Ana y Martita eran hermanas. En realidad eran cuatro hermanas que vivían en una localidad del interior  y por deseo de sus padres fueron llevadas a estudiar en la capital de la provincia, desde muy jovencitas. De ellas cuatro, Ana y Martita eran muy unidas y compañeras, Ana, la mayor,  era brillante y hermosa, heredaba de su sangre una belleza latina y una postura muy de Sofía Loren, alta, elegantísima. Su hermana Martita también era una mujer elegante, por supuesto también culta y vivaz y tenía pasión por los libros, la pintura, los viajes. Las dos estudiaron en colegios y las dos  terminaron sus estudios superiores, y al llegar a la edad adulta ambas conocieron a sus novios, que fueron sus maridos para toda la vida. Cando Martita se casó, -la primera- es que se produjo el primer  de muchos dolores que tuvo  Ana, ya que esta elegante y hermosa mujer se casó con un hombre encantador que la hizo muy feliz, un médico de la ciudad, querido por todo el mundo, pero los hijos no llegaban. En tanto que Martita, sin haber sido tocada por tantas gracias físicas eligió a su marido en el grupo de los muchachos muy buenos mozos de la ciudad de provincia, y por supuesto, también fue enormemente feliz, y no solamente feliz –hay que decirlo- sino también enormemente rica, pues el joven esposo tenía una especial habilidad con los negocios, y el dinero fluía en aquel hogar. Martita además ejercía como maestra, y año tras año traía un nuevo hijo al mundo, -cuatro en total- lo cual provocaba en su hermana dolor, al no poder realizar el mismo sueño de ser madre y de tener muchos hijos.

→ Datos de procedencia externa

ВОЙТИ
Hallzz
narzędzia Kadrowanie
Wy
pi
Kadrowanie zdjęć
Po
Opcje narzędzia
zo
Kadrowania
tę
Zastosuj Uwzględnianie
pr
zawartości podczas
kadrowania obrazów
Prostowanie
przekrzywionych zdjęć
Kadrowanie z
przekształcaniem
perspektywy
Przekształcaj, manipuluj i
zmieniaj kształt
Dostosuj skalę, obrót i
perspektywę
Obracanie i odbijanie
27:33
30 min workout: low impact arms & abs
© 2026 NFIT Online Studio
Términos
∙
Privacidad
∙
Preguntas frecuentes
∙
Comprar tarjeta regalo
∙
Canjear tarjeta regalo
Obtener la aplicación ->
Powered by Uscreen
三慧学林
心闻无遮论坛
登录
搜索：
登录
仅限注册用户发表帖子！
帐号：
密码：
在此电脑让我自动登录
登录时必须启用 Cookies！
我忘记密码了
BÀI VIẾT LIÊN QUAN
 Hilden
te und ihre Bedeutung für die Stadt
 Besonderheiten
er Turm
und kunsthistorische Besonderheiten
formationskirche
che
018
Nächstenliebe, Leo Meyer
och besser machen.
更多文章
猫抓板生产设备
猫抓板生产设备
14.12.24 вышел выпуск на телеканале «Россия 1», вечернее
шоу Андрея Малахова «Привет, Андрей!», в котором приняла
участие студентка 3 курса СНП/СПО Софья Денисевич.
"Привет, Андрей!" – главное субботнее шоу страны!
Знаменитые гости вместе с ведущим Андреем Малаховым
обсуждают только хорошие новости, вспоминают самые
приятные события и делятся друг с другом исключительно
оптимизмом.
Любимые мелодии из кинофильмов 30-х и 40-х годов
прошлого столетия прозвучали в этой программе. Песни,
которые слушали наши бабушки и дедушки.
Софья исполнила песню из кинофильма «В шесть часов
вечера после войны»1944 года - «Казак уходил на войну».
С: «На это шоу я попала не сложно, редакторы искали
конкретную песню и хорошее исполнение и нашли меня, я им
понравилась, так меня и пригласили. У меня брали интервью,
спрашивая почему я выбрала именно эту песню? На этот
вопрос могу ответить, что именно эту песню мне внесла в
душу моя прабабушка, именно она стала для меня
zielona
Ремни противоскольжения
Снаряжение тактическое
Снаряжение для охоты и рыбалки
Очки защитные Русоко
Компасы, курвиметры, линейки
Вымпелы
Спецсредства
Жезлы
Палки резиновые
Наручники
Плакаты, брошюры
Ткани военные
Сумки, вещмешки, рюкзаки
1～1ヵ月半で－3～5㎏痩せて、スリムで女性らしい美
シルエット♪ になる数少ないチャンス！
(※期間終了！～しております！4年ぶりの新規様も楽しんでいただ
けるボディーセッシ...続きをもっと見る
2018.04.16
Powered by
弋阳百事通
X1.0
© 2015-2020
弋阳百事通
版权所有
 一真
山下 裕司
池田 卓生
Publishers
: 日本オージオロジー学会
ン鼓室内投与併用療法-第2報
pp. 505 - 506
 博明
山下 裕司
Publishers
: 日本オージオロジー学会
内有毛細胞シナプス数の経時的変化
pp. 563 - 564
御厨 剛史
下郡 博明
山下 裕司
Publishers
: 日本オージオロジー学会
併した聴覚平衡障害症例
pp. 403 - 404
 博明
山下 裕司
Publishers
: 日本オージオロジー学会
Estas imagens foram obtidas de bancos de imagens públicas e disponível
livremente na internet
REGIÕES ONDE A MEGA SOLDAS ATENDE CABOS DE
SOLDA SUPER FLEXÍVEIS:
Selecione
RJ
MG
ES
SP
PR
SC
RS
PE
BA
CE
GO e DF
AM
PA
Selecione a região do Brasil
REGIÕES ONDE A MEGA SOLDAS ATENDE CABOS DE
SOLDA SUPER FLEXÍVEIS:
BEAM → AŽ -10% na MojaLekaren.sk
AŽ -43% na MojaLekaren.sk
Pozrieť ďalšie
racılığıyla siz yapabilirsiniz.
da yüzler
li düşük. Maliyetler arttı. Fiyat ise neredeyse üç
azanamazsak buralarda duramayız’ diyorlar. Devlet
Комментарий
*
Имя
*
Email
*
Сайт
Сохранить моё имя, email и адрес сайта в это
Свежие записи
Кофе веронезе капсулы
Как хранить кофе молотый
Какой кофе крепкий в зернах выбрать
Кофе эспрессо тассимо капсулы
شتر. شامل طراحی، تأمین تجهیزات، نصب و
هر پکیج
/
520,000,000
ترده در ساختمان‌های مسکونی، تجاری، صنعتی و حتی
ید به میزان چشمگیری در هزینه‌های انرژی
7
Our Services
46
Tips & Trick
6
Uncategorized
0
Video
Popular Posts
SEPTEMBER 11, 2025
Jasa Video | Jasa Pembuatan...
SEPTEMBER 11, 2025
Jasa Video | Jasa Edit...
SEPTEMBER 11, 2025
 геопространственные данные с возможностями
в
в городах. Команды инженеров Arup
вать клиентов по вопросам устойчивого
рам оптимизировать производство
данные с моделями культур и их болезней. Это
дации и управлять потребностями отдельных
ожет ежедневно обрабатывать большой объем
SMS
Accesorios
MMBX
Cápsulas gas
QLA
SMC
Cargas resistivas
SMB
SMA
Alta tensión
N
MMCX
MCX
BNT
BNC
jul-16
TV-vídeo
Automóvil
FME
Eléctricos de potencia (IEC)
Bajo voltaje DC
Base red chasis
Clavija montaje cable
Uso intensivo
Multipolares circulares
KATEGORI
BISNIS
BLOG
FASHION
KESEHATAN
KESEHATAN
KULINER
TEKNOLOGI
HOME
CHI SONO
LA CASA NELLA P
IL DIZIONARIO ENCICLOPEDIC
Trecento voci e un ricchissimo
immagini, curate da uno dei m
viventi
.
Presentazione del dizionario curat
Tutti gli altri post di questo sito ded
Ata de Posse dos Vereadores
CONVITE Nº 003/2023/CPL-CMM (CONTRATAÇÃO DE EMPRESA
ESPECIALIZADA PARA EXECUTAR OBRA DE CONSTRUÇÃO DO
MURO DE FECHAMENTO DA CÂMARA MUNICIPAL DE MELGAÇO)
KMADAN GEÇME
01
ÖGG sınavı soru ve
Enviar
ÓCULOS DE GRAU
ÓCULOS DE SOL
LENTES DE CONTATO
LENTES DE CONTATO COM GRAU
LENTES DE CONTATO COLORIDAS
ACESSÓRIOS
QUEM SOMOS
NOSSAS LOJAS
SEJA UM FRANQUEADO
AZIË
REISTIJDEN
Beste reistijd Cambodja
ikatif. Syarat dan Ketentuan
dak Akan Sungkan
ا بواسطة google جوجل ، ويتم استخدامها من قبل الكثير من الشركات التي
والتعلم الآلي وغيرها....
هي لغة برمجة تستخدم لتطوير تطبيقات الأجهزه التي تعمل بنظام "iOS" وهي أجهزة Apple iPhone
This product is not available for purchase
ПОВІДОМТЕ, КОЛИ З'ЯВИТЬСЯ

 Pero la historia se detiene en un detalle, y no debe interesarnos qué pasó después porque estas dos mujeres que fueron creciendo en la vida,  siempre se respetaron y se quisieron muchísimo, y quisieron a los hijos de ambas, y siguieron las carreras y los festejos, y los estudios de los chicos que,  fueron creciendo. El detalle era el vestido azul que mi amiga, hija de la maestra, sacó del baúl en esa tarde.
Pollera de Martita, en finísimo bordado.
“-Mi mamá era muy rica”, confesó mi amiga entrecortadamente, “y se compraba vestidos, polleras y muy linda ropa, bordada o de buenos géneros. Como le quedaba bien, porque era alta, se los mostraba a su hermana –que no era rica, y que había podido tener una sola hija-  y mi tía, que no podía soportar que su hermana un poco mas chica y no tan bella fuera más que ella, inmediatamente corría a las tiendas a comprar el género más parecido y se hacía hacer con modistas ropa parecida a la de su hermana”…

  Nos hizo reír a Celina y a mí esta bonita historia de amores y envidias, y de hermanas que se aman por siempre.

 Y es así que, de los baúles y arcones polvorientos  reaparecen estas prendas que nos mueven emociones, nos recuerdan a personas que hemos amado intensamente y que ya no están y nos hacen sonreír de a ratitos recordando las locuras, las tonterías  y las pequeñeces, las pasiones que nos definen y  que nos hacen enteramente personas en este mundo.